▸ WHAT YOU NEED TO DO: Rewrite the text read from each of the records below, changing every "Heat Advisory" to "Heat Warning" and keeping everything else unchanged. Leave the pictures out of your answer.

▸ MATERIAL FOR THIS TASK:
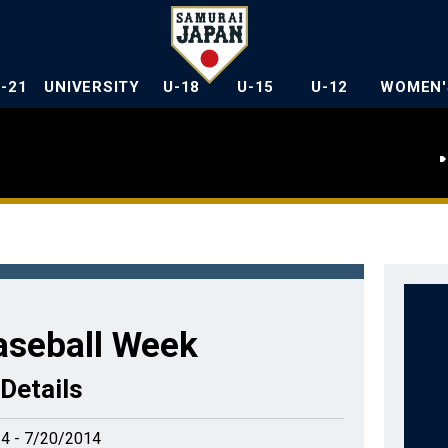
U-21
UNIVERSITY
U-18
U-15
U-12
WOMEN'
aseball Week
Details
4 - 7/20/2014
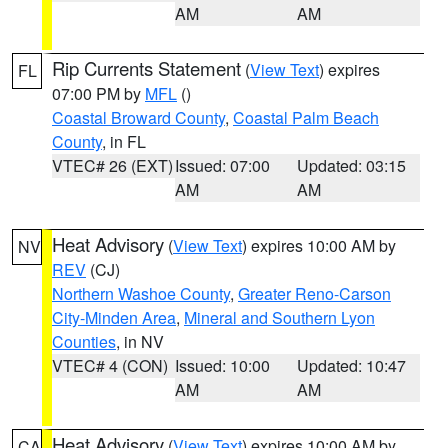
AM
AM
Rip Currents Statement
(
View Text
) expires
FL
07:00 PM by
MFL
()
Coastal Broward County
,
Coastal Palm Beach
County
, in FL
VTEC# 26 (EXT)
Issued: 07:00
Updated: 03:15
AM
AM
Heat Advisory
(
View Text
) expires 10:00 AM by
NV
REV
(CJ)
Northern Washoe County
,
Greater Reno-Carson
City-Minden Area
,
Mineral and Southern Lyon
Counties
, in NV
VTEC# 4 (CON)
Issued: 10:00
Updated: 10:47
AM
AM
Heat Advisory
(
View Text
) expires 10:00 AM by
CA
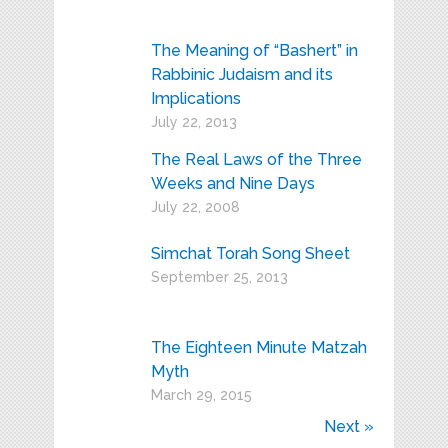
The Meaning of “Bashert” in
Rabbinic Judaism and its
Implications
July 22, 2013
The Real Laws of the Three
Weeks and Nine Days
July 22, 2008
Simchat Torah Song Sheet
September 25, 2013
The Eighteen Minute Matzah
Myth
March 29, 2015
Next »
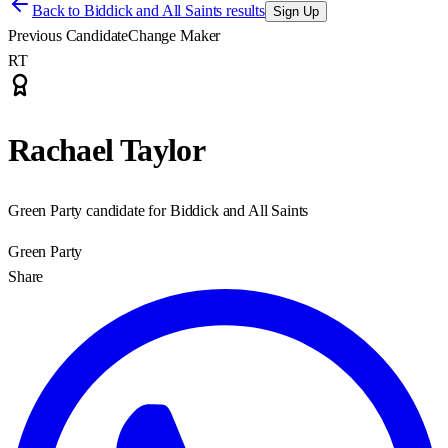
Back to
Biddick and All Saints results
Sign Up
Previous Candidate
Change Maker
RT
Rachael Taylor
Green Party candidate for Biddick and All Saints
Green Party
Share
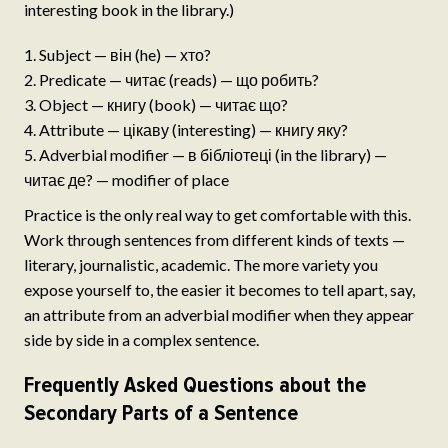
interesting book in the library.)
Subject — він (he) — хто?
Predicate — читає (reads) — що робить?
Object — книгу (book) — читає що?
Attribute — цікаву (interesting) — книгу яку?
Adverbial modifier — в бібліотеці (in the library) —
читає де? — modifier of place
Practice is the only real way to get comfortable with this.
Work through sentences from different kinds of texts —
literary, journalistic, academic. The more variety you
expose yourself to, the easier it becomes to tell apart, say,
an attribute from an adverbial modifier when they appear
side by side in a complex sentence.
Frequently Asked Questions about the
Secondary Parts of a Sentence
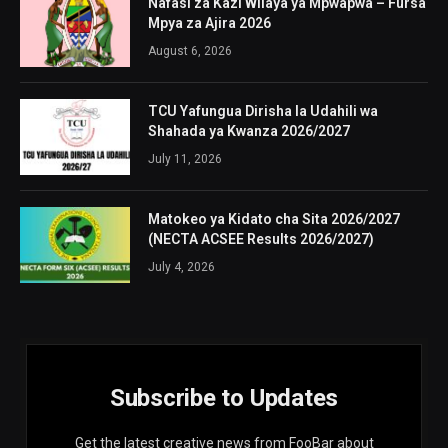
Nafasi za Kazi Wilaya ya Mpwapwa – Fursa
Mpya za Ajira 2026
August 6, 2026
TCU Yafungua Dirisha la Udahili wa
Shahada ya Kwanza 2026/2027
July 11, 2026
Matokeo ya Kidato cha Sita 2026/2027
(NECTA ACSEE Results 2026/2027)
July 4, 2026
Subscribe to Updates
Get the latest creative news from FooBar about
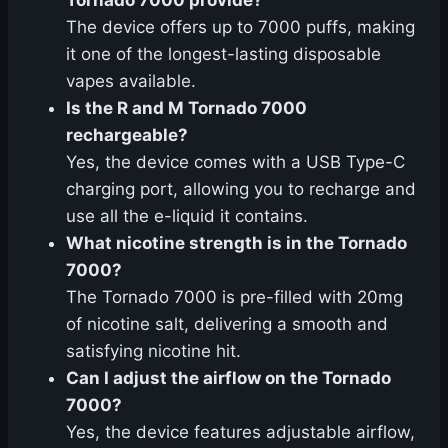
Tornado 7000 provide?
The device offers up to 7000 puffs, making
it one of the longest-lasting disposable
vapes available.
Is the R and M Tornado 7000
rechargeable?
Yes, the device comes with a USB Type-C
charging port, allowing you to recharge and
use all the e-liquid it contains.
What nicotine strength is in the Tornado
7000?
The Tornado 7000 is pre-filled with 20mg
of nicotine salt, delivering a smooth and
satisfying nicotine hit.
Can I adjust the airflow on the Tornado
7000?
Yes, the device features adjustable airflow,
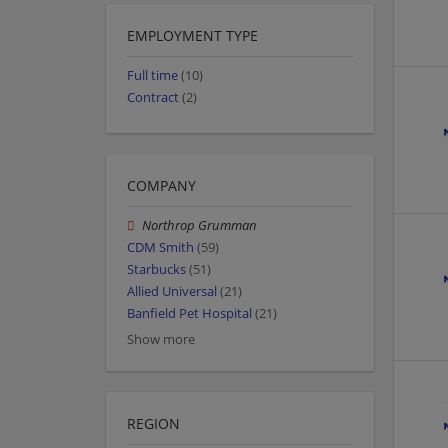
EMPLOYMENT TYPE
Full time
(10)
Contract
(2)
COMPANY
Northrop Grumman
CDM Smith
(59)
Starbucks
(51)
Allied Universal
(21)
Banfield Pet Hospital
(21)
Show more
REGION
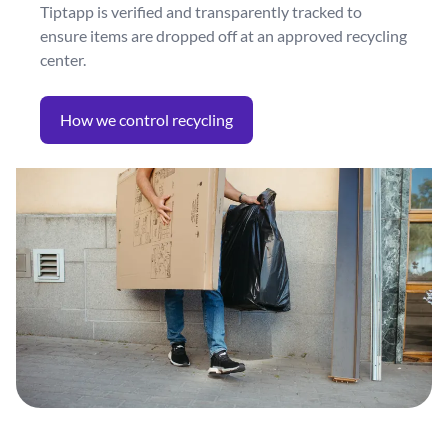
Tiptapp is verified and transparently tracked to
ensure items are dropped off at an approved recycling
center.
How we control recycling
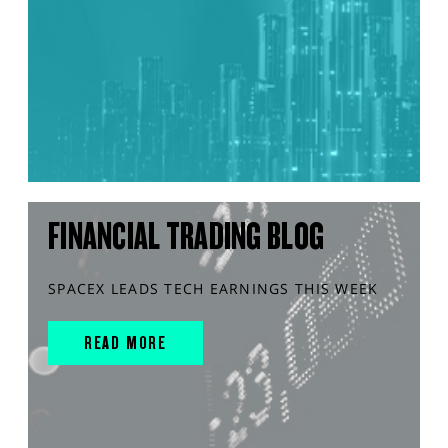
FINANCIAL TRADING BLOG
SPACEX LEADS TECH EARNINGS THIS WEEK
READ MORE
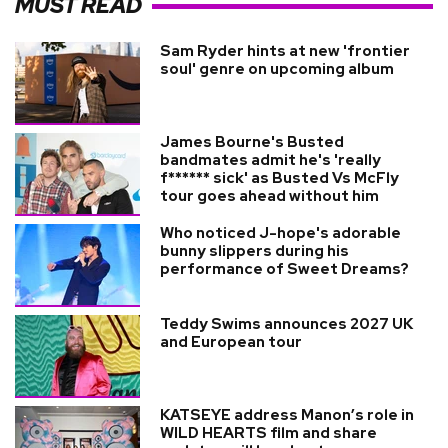
MUST READ
Sam Ryder hints at new 'frontier
soul' genre on upcoming album
James Bourne's Busted
bandmates admit he's 'really
f****** sick' as Busted Vs McFly
tour goes ahead without him
Who noticed J-hope's adorable
bunny slippers during his
performance of Sweet Dreams?
Teddy Swims announces 2027 UK
and European tour
KATSEYE address Manon’s role in
WILD HEARTS film and share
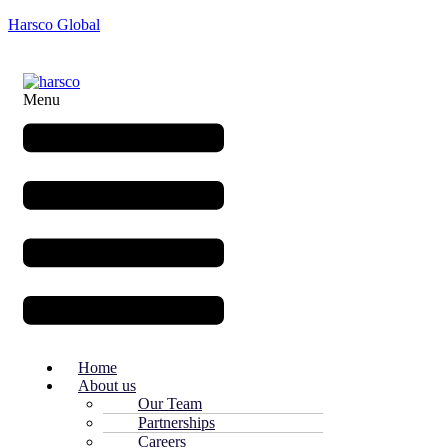
Harsco Global
Menu
Home
About us
Our Team
Partnerships
Careers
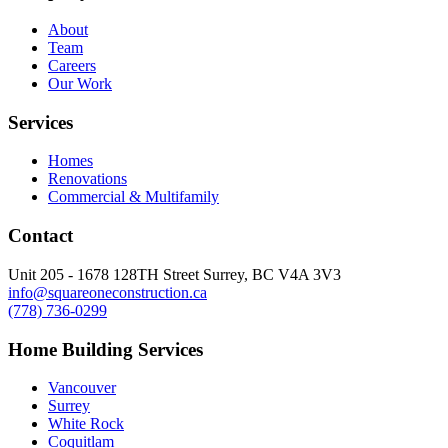
About
Team
Careers
Our Work
Services
Homes
Renovations
Commercial & Multifamily
Contact
Unit 205 - 1678 128TH Street Surrey, BC V4A 3V3
info@squareoneconstruction.ca
(778) 736-0299
Home Building Services
Vancouver
Surrey
White Rock
Coquitlam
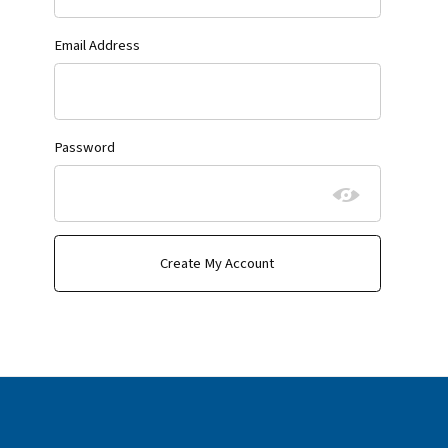
Email Address
Password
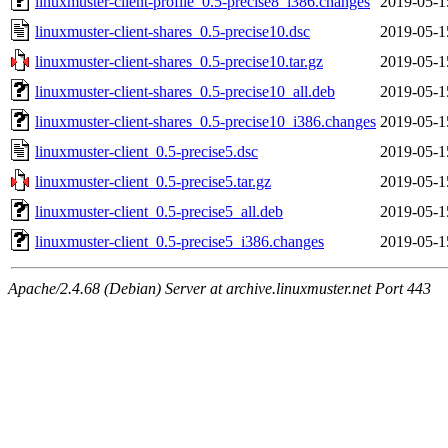
linuxmuster-client-profile_0.5-precise8_i386.changes
2019-05-1
linuxmuster-client-shares_0.5-precise10.dsc
2019-05-1
linuxmuster-client-shares_0.5-precise10.tar.gz
2019-05-1
linuxmuster-client-shares_0.5-precise10_all.deb
2019-05-1
linuxmuster-client-shares_0.5-precise10_i386.changes
2019-05-1
linuxmuster-client_0.5-precise5.dsc
2019-05-1
linuxmuster-client_0.5-precise5.tar.gz
2019-05-1
linuxmuster-client_0.5-precise5_all.deb
2019-05-1
linuxmuster-client_0.5-precise5_i386.changes
2019-05-1
Apache/2.4.68 (Debian) Server at archive.linuxmuster.net Port 443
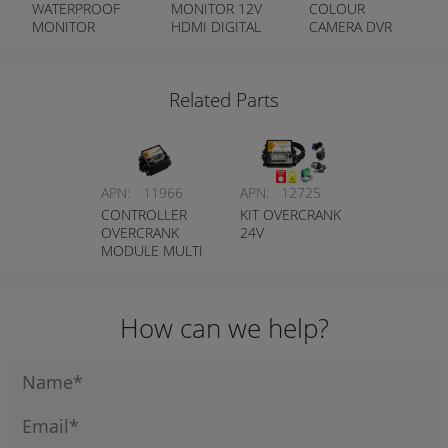
WATERPROOF
MONITOR 12V
COLOUR
MONITOR
HDMI DIGITAL
CAMERA DVR
COLOUR TFT
METAL FRAME
REAR VIEW KIT
IP67 HEAVY
(HEAVY DUTY
DUTY
CAMERA)
Related Parts
APN:
11966
APN:
12725
CONTROLLER
KIT OVERCRANK
OVERCRANK
24V
MODULE MULTI
VOLTAGE
How can we help?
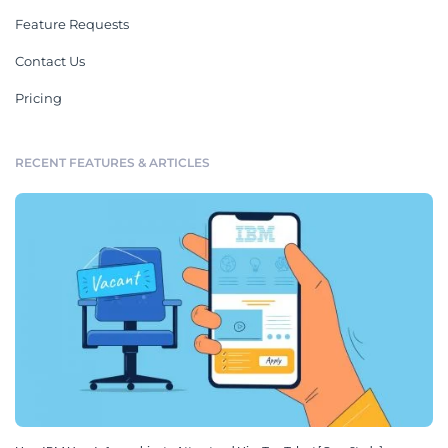
Feature Requests
Contact Us
Pricing
RECENT FEATURES & ARTICLES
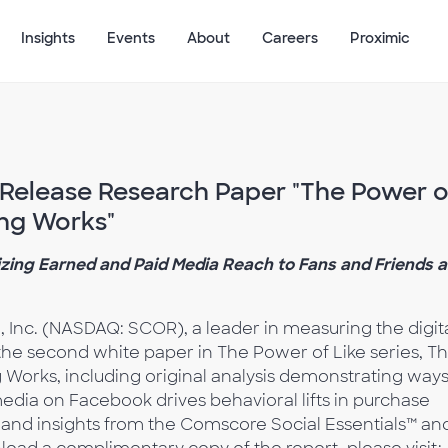
Insights
Events
About
Careers
Proximic
elease Research Paper "The Power o
ing Works"
zing Earned and Paid Media Reach to Fans and Friends 
 Inc. (NASDAQ: SCOR), a leader in measuring the digit
he second white paper in The Power of Like series, T
 Works, including original analysis demonstrating ways
dia on Facebook drives behavioral lifts in purchase
 and insights from the Comscore Social Essentials™ an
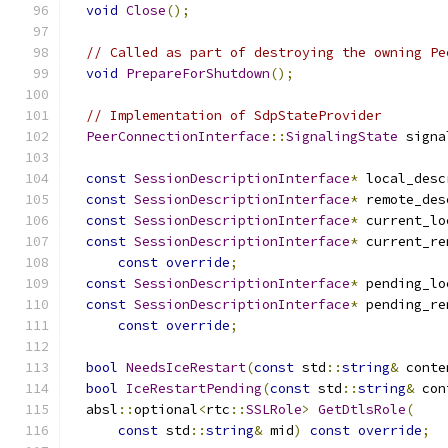
void
Close
();
// Called as part of destroying the owning Pe
void
PrepareForShutdown
();
// Implementation of SdpStateProvider
PeerConnectionInterface
::
SignalingState
 signa
const
SessionDescriptionInterface
*
 local_desc
const
SessionDescriptionInterface
*
 remote_des
const
SessionDescriptionInterface
*
 current_lo
const
SessionDescriptionInterface
*
 current_re
const
override
;
const
SessionDescriptionInterface
*
 pending_lo
const
SessionDescriptionInterface
*
 pending_re
const
override
;
bool
NeedsIceRestart
(
const
 std
::
string
&
 conte
bool
IceRestartPending
(
const
 std
::
string
&
 con
  absl
::
optional
<
rtc
::
SSLRole
>
GetDtlsRole
(
const
 std
::
string
&
 mid
)
const
override
;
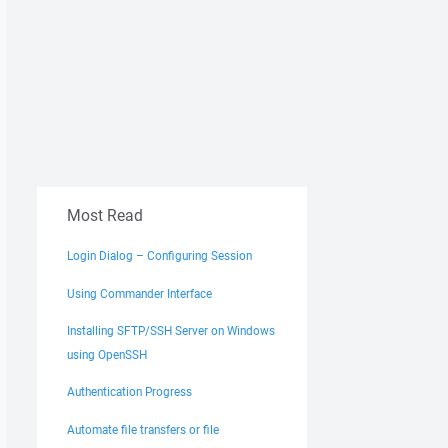
Most Read
Login Dialog – Configuring Session
Using Commander Interface
Installing SFTP/SSH Server on Windows
using OpenSSH
Authentication Progress
Automate file transfers or file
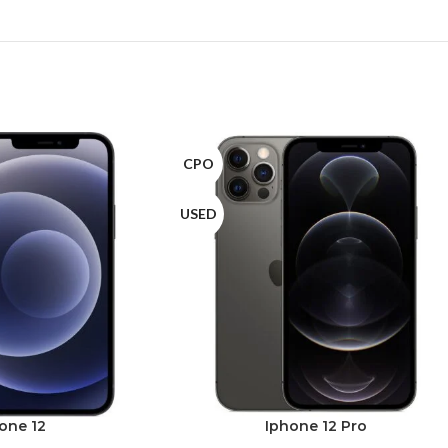
CPO
USED
one 12
Iphone 12 Pro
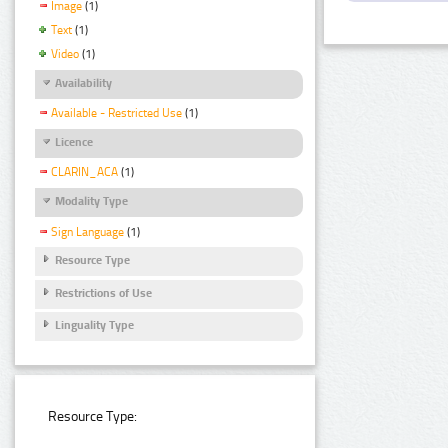
Image
(1)
Text
(1)
Video
(1)
Availability
Available - Restricted Use
(1)
Licence
CLARIN_ACA
(1)
Modality Type
Sign Language
(1)
Resource Type
Restrictions of Use
Linguality Type
Resource Type:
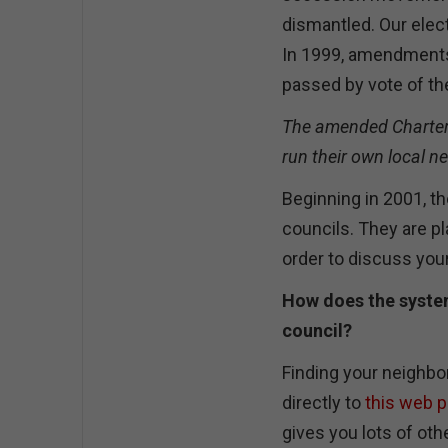
dismantled. Our elec
In 1999, amendments 
passed by vote of th
The amended Charter e
run their own local n
Beginning in 2001, t
councils. They are p
order to discuss yo
How does the syste
council?
Finding your neighbor
directly to
this web 
gives you lots of othe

▸ EXERCISE OUTPUT:
U-21
UNIVERSITY
U-18
U-15
U-12
WOMEN'
aseball Week
Details
4 - 7/20/2014
AM
AM
Rip Currents Statement
(
View Text
) expires
FL
07:00 PM by
MFL
()
Coastal Broward County
,
Coastal Palm Beach
County
, in FL
VTEC# 26 (EXT)
Issued: 07:00
Updated: 03:15
AM
AM
Heat Warning
(
View Text
) expires 10:00 AM by
NV
REV
(CJ)
Northern Washoe County
,
Greater Reno-Carson
City-Minden Area
,
Mineral and Southern Lyon
Counties
, in NV
VTEC# 4 (CON)
Issued: 10:00
Updated: 10:47
AM
AM
Heat Warning
(
View Text
) expires 10:00 AM by
CA
The Meaning of “Bashert” in
Rabbinic Judaism and its
Implications
July 22, 2013
The Real Laws of the Three
Weeks and Nine Days
July 22, 2008
Simchat Torah Song Sheet
September 25, 2013
The Eighteen Minute Matzah
Myth
March 29, 2015
Next »
Back to
Biddick and All Saints results
Sign Up
Previous Candidate
Change Maker
RT
Rachael Taylor
Green Party candidate for Biddick and All Saints
Green Party
Share
interesting book in the library.)
Subject — він (he) — хто?
Predicate — читає (reads) — що робить?
Object — книгу (book) — читає що?
Attribute — цікаву (interesting) — книгу яку?
Adverbial modifier — в бібліотеці (in the library) —
читає де? — modifier of place
Practice is the only real way to get comfortable with this.
Work through sentences from different kinds of texts —
literary, journalistic, academic. The more variety you
expose yourself to, the easier it becomes to tell apart, say,
an attribute from an adverbial modifier when they appear
side by side in a complex sentence.
Frequently Asked Questions about the
Secondary Parts of a Sentence
Nafasi za Kazi Wilaya ya Mpwapwa – Fursa
Mpya za Ajira 2026
August 6, 2026
TCU Yafungua Dirisha la Udahili wa
Shahada ya Kwanza 2026/2027
July 11, 2026
Matokeo ya Kidato cha Sita 2026/2027
(NECTA ACSEE Results 2026/2027)
July 4, 2026
Subscribe to Updates
Get the latest creative news from FooBar about
Tornado 7000 provide?
The device offers up to 7000 puffs, making
it one of the longest-lasting disposable
vapes available.
Is the R and M Tornado 7000
rechargeable?
Yes, the device comes with a USB Type-C
charging port, allowing you to recharge and
use all the e-liquid it contains.
What nicotine strength is in the Tornado
7000?
The Tornado 7000 is pre-filled with 20mg
of nicotine salt, delivering a smooth and
satisfying nicotine hit.
Can I adjust the airflow on the Tornado
7000?
Yes, the device features adjustable airflow,
EMPLOYMENT TYPE
Full time
(10)
Contract
(2)
COMPANY
Northrop Grumman
CDM Smith
(59)
Starbucks
(51)
Allied Universal
(21)
Banfield Pet Hospital
(21)
Show more
REGION
Tiptapp is verified and transparently tracked to
ensure items are dropped off at an approved recycling
center.
How we control recycling
FINANCIAL TRADING BLOG
SPACEX LEADS TECH EARNINGS THIS WEEK
READ MORE
MUST READ
Sam Ryder hints at new 'frontier
soul' genre on upcoming album
James Bourne's Busted
bandmates admit he's 'really
f****** sick' as Busted Vs McFly
tour goes ahead without him
Who noticed J-hope's adorable
bunny slippers during his
performance of Sweet Dreams?
Teddy Swims announces 2027 UK
and European tour
KATSEYE address Manon’s role in
WILD HEARTS film and share
Harsco Global
Menu
Home
About us
Our Team
Partnerships
Careers
About
Team
Careers
Our Work
Services
Homes
Renovations
Commercial & Multifamily
Contact
Unit 205 - 1678 128TH Street Surrey, BC V4A 3V3
info@squareoneconstruction.ca
(778) 736-0299
Home Building Services
Vancouver
Surrey
White Rock
Coquitlam
Email Address
Password
linuxmuster-client-profile_0.5-precise8_i386.changes
2019-05-1
linuxmuster-client-shares_0.5-precise10.dsc
2019-05-1
linuxmuster-client-shares_0.5-precise10.tar.gz
2019-05-1
linuxmuster-client-shares_0.5-precise10_all.deb
2019-05-1
linuxmuster-client-shares_0.5-precise10_i386.changes
2019-05-1
linuxmuster-client_0.5-precise5.dsc
2019-05-1
linuxmuster-client_0.5-precise5.tar.gz
2019-05-1
linuxmuster-client_0.5-precise5_all.deb
2019-05-1
linuxmuster-client_0.5-precise5_i386.changes
2019-05-1
Apache/2.4.68 (Debian) Server at archive.linuxmuster.net Port 443
WATERPROOF
MONITOR 12V
COLOUR
MONITOR
HDMI DIGITAL
CAMERA DVR
COLOUR TFT
METAL FRAME
REAR VIEW KIT
IP67 HEAVY
(HEAVY DUTY
DUTY
CAMERA)
Related Parts
APN:
11966
APN:
12725
CONTROLLER
KIT OVERCRANK
OVERCRANK
24V
MODULE MULTI
VOLTAGE
How can we help?
Feature Requests
Contact Us
Pricing
RECENT FEATURES & ARTICLES
Insights
Events
About
Careers
Proximic
elease Research Paper "The Power o
ing Works"
zing Earned and Paid Media Reach to Fans and Friends 
 Inc. (NASDAQ: SCOR), a leader in measuring the digit
he second white paper in The Power of Like series, T
 Works, including original analysis demonstrating ways
dia on Facebook drives behavioral lifts in purchase
 and insights from the Comscore Social Essentials™ an
void
Close
();
// Called as part of destroying the owning Pe
void
PrepareForShutdown
();
// Implementation of SdpStateProvider
PeerConnectionInterface
::
SignalingState
 signa
const
SessionDescriptionInterface
*
 local_desc
const
SessionDescriptionInterface
*
 remote_des
const
SessionDescriptionInterface
*
 current_lo
const
SessionDescriptionInterface
*
 current_re
const
override
;
const
SessionDescriptionInterface
*
 pending_lo
const
SessionDescriptionInterface
*
 pending_re
const
override
;
bool
NeedsIceRestart
(
const
 std
::
string
&
 conte
bool
IceRestartPending
(
const
 std
::
string
&
 con
  absl
::
optional
<
rtc
::
SSLRole
>
GetDtlsRole
(
const
 std
::
string
&
 mid
)
const
override
;
Most Read
Login Dialog – Configuring Session
Using Commander Interface
Installing SFTP/SSH Server on Windows
using OpenSSH
Authentication Progress
Automate file transfers or file
CPO
USED
one 12
Iphone 12 Pro
Image
(1)
Text
(1)
Video
(1)
Availability
Available - Restricted Use
(1)
Licence
CLARIN_ACA
(1)
Modality Type
Sign Language
(1)
Resource Type
Restrictions of Use
Linguality Type
Resource Type:
dismantled. Our elec
In 1999, amendments 
passed by vote of th
The amended Charter e
run their own local n
Beginning in 2001, t
councils. They are p
order to discuss yo
How does the syste
council?
Finding your neighbor
directly to
this web 
gives you lots of othe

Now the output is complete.